Labor Day has come to mark the end of the summer season (even though many students have already returned to school). It marks the beginning of the political season (even though that began over a year ago.) Thousands of people probably have no idea what Labor Day really signifies. Initially proposed in 1882 to honor the contributions of workers, unclear if by a machinist who was secretary of the Central Labor Union or by a man from the American Federation of Labor, it became a holiday first in the state of Oregon in 1887 and then in 30 states before it became a national holiday. That happened in 1894, during the presidency of Grover Cleveland, six days after the end of the Pullman Strike during which workers were killed. Health and safety of workers are still issues. I am pro-life in the deepest sense of the term.

While hundreds of thousands of people are trying to get back to work, the gap between the wealthy and the poor grows. Figures show the shrinking of the middle class. Those who would cry "class warfare" only try to hide the reality of the disparity between economic classes. Sometimes we hear that people want to make a "decent" wage. A strange term. Are those who make a lot of money "decent," while those with a low income "indecent"? That stereotype prevails: dirty faces, lazy. I know from working in varied neighborhoods that it often takes more work to live as a person who is poor than it does to live with a comfortable income. So I am pro-life, pro a "living" wage. Pro the gift of holy work and Sabbath rest. I am in favor of Labor Day honoring the contributions of all kinds of workers. I am in favor of increasing the minimum wage so that people can actually live on it.
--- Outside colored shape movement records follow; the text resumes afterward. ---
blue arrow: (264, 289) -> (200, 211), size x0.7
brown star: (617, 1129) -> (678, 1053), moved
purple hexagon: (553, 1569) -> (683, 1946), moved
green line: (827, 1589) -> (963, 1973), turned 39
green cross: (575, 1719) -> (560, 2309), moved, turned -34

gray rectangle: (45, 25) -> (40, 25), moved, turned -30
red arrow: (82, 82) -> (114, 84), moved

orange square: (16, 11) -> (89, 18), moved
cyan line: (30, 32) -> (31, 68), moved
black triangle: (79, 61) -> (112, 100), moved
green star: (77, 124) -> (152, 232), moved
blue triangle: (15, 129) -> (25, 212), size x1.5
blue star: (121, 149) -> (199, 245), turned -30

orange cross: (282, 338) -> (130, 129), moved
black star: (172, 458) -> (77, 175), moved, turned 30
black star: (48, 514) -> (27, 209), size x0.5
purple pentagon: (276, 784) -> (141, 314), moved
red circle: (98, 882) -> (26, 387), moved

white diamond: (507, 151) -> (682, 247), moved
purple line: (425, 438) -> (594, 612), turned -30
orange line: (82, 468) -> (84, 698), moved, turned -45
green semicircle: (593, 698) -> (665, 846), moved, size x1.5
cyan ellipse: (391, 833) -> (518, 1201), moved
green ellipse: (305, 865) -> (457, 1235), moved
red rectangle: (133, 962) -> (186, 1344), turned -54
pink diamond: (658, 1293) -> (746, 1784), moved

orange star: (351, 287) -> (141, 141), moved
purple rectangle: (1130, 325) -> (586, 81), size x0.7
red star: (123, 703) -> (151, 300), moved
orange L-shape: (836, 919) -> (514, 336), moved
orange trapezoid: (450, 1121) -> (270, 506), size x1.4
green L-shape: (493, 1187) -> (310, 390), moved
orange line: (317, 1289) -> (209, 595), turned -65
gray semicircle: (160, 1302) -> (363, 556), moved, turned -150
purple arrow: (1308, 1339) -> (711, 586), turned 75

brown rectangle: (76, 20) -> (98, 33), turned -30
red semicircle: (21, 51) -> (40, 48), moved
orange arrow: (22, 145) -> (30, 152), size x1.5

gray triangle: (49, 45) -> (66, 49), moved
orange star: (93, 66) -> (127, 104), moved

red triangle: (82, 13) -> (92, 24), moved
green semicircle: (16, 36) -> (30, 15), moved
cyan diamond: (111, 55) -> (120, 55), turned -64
That means pro-life-giving work opportunities for all and not blaming the poor for being poor.

And I am for responsible partnership in planning for new life. Yes, that means being for Planned Parenthood, both for the concept of choices and for the organization. I am for women and men laboring together to bring life into this world, raising children, nurturing the world's children, and sustaining life, life on the planet and the life of the planet. Why is that so hard to grasp? It seems so reasonable, so responsible, so natural and life-giving to communities. That's a Labor Day worth celebrating.